### Data provided
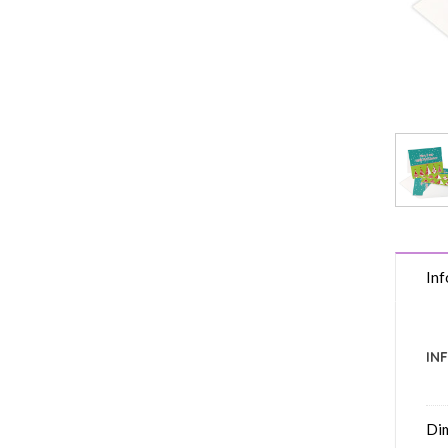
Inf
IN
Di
...
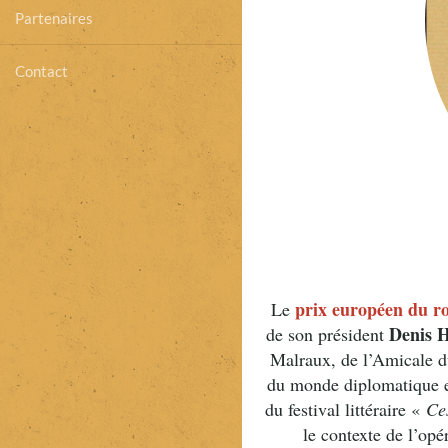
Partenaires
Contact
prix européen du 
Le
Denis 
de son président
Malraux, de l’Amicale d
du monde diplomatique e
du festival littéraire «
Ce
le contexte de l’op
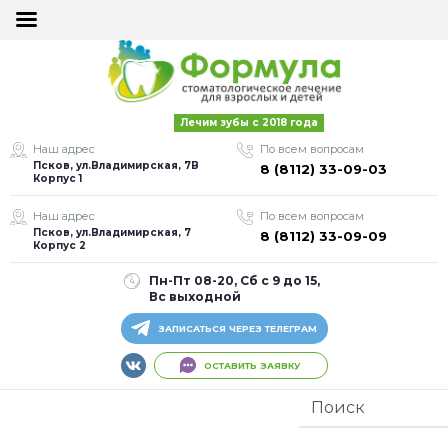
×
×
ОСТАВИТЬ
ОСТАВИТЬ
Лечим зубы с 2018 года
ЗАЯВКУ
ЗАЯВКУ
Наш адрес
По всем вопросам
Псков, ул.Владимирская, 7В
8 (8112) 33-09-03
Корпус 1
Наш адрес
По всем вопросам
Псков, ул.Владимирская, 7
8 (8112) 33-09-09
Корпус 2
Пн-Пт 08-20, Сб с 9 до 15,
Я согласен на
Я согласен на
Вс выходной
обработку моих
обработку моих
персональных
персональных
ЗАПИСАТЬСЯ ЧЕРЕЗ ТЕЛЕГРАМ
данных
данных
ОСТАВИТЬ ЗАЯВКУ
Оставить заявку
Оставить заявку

### What you need to do
Every line that holds the word "Псков" should be copied from the listing.

### Solution
Псков, ул.Владимирская, 7В
Псков, ул.Владимирская, 7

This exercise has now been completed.